━━ TASK MATERIAL ━━

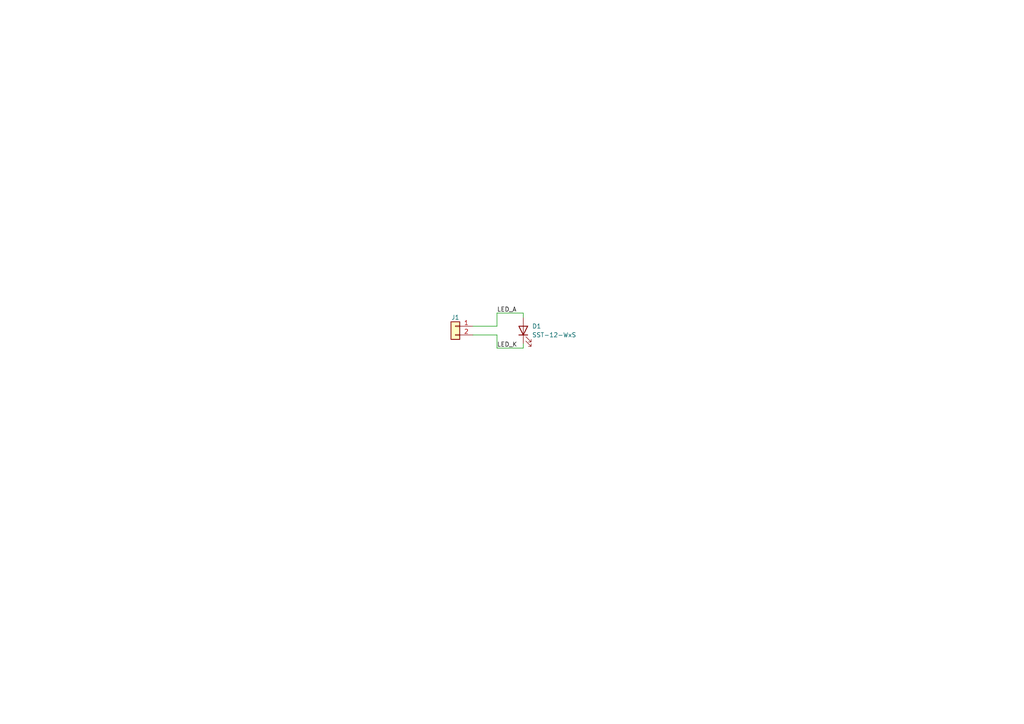
<source format=kicad_sch>
(kicad_sch (version 20230121) (generator eeschema)

  (uuid 765fd6fa-cc71-485e-9fd0-85cf7365bd02)

  (paper "A4")

  


  (wire (pts (xy 151.765 90.805) (xy 151.765 92.075))
    (stroke (width 0) (type default))
    (uuid 07dd4262-6a46-4ba6-b243-88169d0d9214)
  )
  (wire (pts (xy 137.16 97.155) (xy 144.145 97.155))
    (stroke (width 0) (type default))
    (uuid 0d4745f5-8846-4636-b7cf-93a71ea4f27b)
  )
  (wire (pts (xy 137.16 94.615) (xy 144.145 94.615))
    (stroke (width 0) (type default))
    (uuid 68a10511-560a-4726-ae4a-1628363b919e)
  )
  (wire (pts (xy 151.765 100.965) (xy 151.765 99.695))
    (stroke (width 0) (type default))
    (uuid 6b5e222d-af29-4ed1-967c-e329f3096290)
  )
  (wire (pts (xy 144.145 94.615) (xy 144.145 90.805))
    (stroke (width 0) (type default))
    (uuid 78a828ac-70b5-4193-81ad-14ef8af8428c)
  )
  (wire (pts (xy 144.145 100.965) (xy 151.765 100.965))
    (stroke (width 0) (type default))
    (uuid 8c10ec74-a597-4030-a374-5fe35a84b308)
  )
  (wire (pts (xy 144.145 97.155) (xy 144.145 100.965))
    (stroke (width 0) (type default))
    (uuid a2f81816-ddfa-40e6-b914-9eaf9a551e44)
  )
  (wire (pts (xy 144.145 90.805) (xy 151.765 90.805))
    (stroke (width 0) (type default))
    (uuid cf597dd5-79b3-42d8-a905-026920e4b400)
  )

  (label "LED_K" (at 144.145 100.965 0) (fields_autoplaced)
    (effects (font (size 1.27 1.27)) (justify left bottom))
    (uuid 567adf8f-4b1b-420d-b660-62f3fcd9c363)
  )
  (label "LED_A" (at 144.145 90.805 0) (fields_autoplaced)
    (effects (font (size 1.27 1.27)) (justify left bottom))
    (uuid baec3659-bec3-4c23-acb0-db0a06db4a90)
  )

  (symbol (lib_id "Device:LED") (at 151.765 95.885 90) (unit 1)
    (in_bom yes) (on_board yes) (dnp no)
    (uuid 13e8835b-4de2-4401-bb38-e28c0b85b8cb)
    (property "Reference" "D1" (at 154.305 94.615 90)
      (effects (font (size 1.27 1.27)) (justify right))
    )
    (property "Value" "SST-12-WxS" (at 154.305 97.155 90)
      (effects (font (size 1.27 1.27)) (justify right))
    )
    (property "Footprint" "local:SST-12-WxS" (at 151.765 95.885 0)
      (effects (font (size 1.27 1.27)) hide)
    )
    (property "Datasheet" "~" (at 151.765 95.885 0)
      (effects (font (size 1.27 1.27)) hide)
    )
    (pin "1" (uuid ba1a5d92-3410-49e7-a2b0-d9ce43b9a75f))
    (pin "2" (uuid d17ccab9-7d2f-4387-a79b-99dc548dcb65))
    (instances
      (project "led-pcb"
        (path "/765fd6fa-cc71-485e-9fd0-85cf7365bd02"
          (reference "D1") (unit 1)
        )
      )
    )
  )

  (symbol (lib_id "Connector_Generic:Conn_01x02") (at 132.08 94.615 0) (mirror y) (unit 1)
    (in_bom yes) (on_board yes) (dnp no)
    (uuid 3b420b31-eacc-4465-a5d6-57c687e84e73)
    (property "Reference" "J1" (at 132.08 92.075 0)
      (effects (font (size 1.27 1.27)))
    )
    (property "Value" "Conn_01x02" (at 132.08 100.965 0)
      (effects (font (size 1.27 1.27)) hide)
    )
    (property "Footprint" "local:2Pad" (at 132.08 94.615 0)
      (effects (font (size 1.27 1.27)) hide)
    )
    (property "Datasheet" "~" (at 132.08 94.615 0)
      (effects (font (size 1.27 1.27)) hide)
    )
    (pin "1" (uuid 0eea1852-eee1-41de-90e0-ff3a657f6888))
    (pin "2" (uuid 9c3f9ad6-c96c-4f87-9269-e9de6f568af3))
    (instances
      (project "led-pcb"
        (path "/765fd6fa-cc71-485e-9fd0-85cf7365bd02"
          (reference "J1") (unit 1)
        )
      )
    )
  )

  (sheet_instances
    (path "/" (page "1"))
  )
)

</source>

━━━

» **PROBLEM DESCRIPTION**:
Could the data above be returned in full, exactly, with every image left out?

» **SOLUTION FOR THIS PROBLEM**:
<source format=kicad_sch>
(kicad_sch (version 20230121) (generator eeschema)

  (uuid 765fd6fa-cc71-485e-9fd0-85cf7365bd02)

  (paper "A4")

  


  (wire (pts (xy 151.765 90.805) (xy 151.765 92.075))
    (stroke (width 0) (type default))
    (uuid 07dd4262-6a46-4ba6-b243-88169d0d9214)
  )
  (wire (pts (xy 137.16 97.155) (xy 144.145 97.155))
    (stroke (width 0) (type default))
    (uuid 0d4745f5-8846-4636-b7cf-93a71ea4f27b)
  )
  (wire (pts (xy 137.16 94.615) (xy 144.145 94.615))
    (stroke (width 0) (type default))
    (uuid 68a10511-560a-4726-ae4a-1628363b919e)
  )
  (wire (pts (xy 151.765 100.965) (xy 151.765 99.695))
    (stroke (width 0) (type default))
    (uuid 6b5e222d-af29-4ed1-967c-e329f3096290)
  )
  (wire (pts (xy 144.145 94.615) (xy 144.145 90.805))
    (stroke (width 0) (type default))
    (uuid 78a828ac-70b5-4193-81ad-14ef8af8428c)
  )
  (wire (pts (xy 144.145 100.965) (xy 151.765 100.965))
    (stroke (width 0) (type default))
    (uuid 8c10ec74-a597-4030-a374-5fe35a84b308)
  )
  (wire (pts (xy 144.145 97.155) (xy 144.145 100.965))
    (stroke (width 0) (type default))
    (uuid a2f81816-ddfa-40e6-b914-9eaf9a551e44)
  )
  (wire (pts (xy 144.145 90.805) (xy 151.765 90.805))
    (stroke (width 0) (type default))
    (uuid cf597dd5-79b3-42d8-a905-026920e4b400)
  )

  (label "LED_K" (at 144.145 100.965 0) (fields_autoplaced)
    (effects (font (size 1.27 1.27)) (justify left bottom))
    (uuid 567adf8f-4b1b-420d-b660-62f3fcd9c363)
  )
  (label "LED_A" (at 144.145 90.805 0) (fields_autoplaced)
    (effects (font (size 1.27 1.27)) (justify left bottom))
    (uuid baec3659-bec3-4c23-acb0-db0a06db4a90)
  )

  (symbol (lib_id "Device:LED") (at 151.765 95.885 90) (unit 1)
    (in_bom yes) (on_board yes) (dnp no)
    (uuid 13e8835b-4de2-4401-bb38-e28c0b85b8cb)
    (property "Reference" "D1" (at 154.305 94.615 90)
      (effects (font (size 1.27 1.27)) (justify right))
    )
    (property "Value" "SST-12-WxS" (at 154.305 97.155 90)
      (effects (font (size 1.27 1.27)) (justify right))
    )
    (property "Footprint" "local:SST-12-WxS" (at 151.765 95.885 0)
      (effects (font (size 1.27 1.27)) hide)
    )
    (property "Datasheet" "~" (at 151.765 95.885 0)
      (effects (font (size 1.27 1.27)) hide)
    )
    (pin "1" (uuid ba1a5d92-3410-49e7-a2b0-d9ce43b9a75f))
    (pin "2" (uuid d17ccab9-7d2f-4387-a79b-99dc548dcb65))
    (instances
      (project "led-pcb"
        (path "/765fd6fa-cc71-485e-9fd0-85cf7365bd02"
          (reference "D1") (unit 1)
        )
      )
    )
  )

  (symbol (lib_id "Connector_Generic:Conn_01x02") (at 132.08 94.615 0) (mirror y) (unit 1)
    (in_bom yes) (on_board yes) (dnp no)
    (uuid 3b420b31-eacc-4465-a5d6-57c687e84e73)
    (property "Reference" "J1" (at 132.08 92.075 0)
      (effects (font (size 1.27 1.27)))
    )
    (property "Value" "Conn_01x02" (at 132.08 100.965 0)
      (effects (font (size 1.27 1.27)) hide)
    )
    (property "Footprint" "local:2Pad" (at 132.08 94.615 0)
      (effects (font (size 1.27 1.27)) hide)
    )
    (property "Datasheet" "~" (at 132.08 94.615 0)
      (effects (font (size 1.27 1.27)) hide)
    )
    (pin "1" (uuid 0eea1852-eee1-41de-90e0-ff3a657f6888))
    (pin "2" (uuid 9c3f9ad6-c96c-4f87-9269-e9de6f568af3))
    (instances
      (project "led-pcb"
        (path "/765fd6fa-cc71-485e-9fd0-85cf7365bd02"
          (reference "J1") (unit 1)
        )
      )
    )
  )

  (sheet_instances
    (path "/" (page "1"))
  )
)

</source>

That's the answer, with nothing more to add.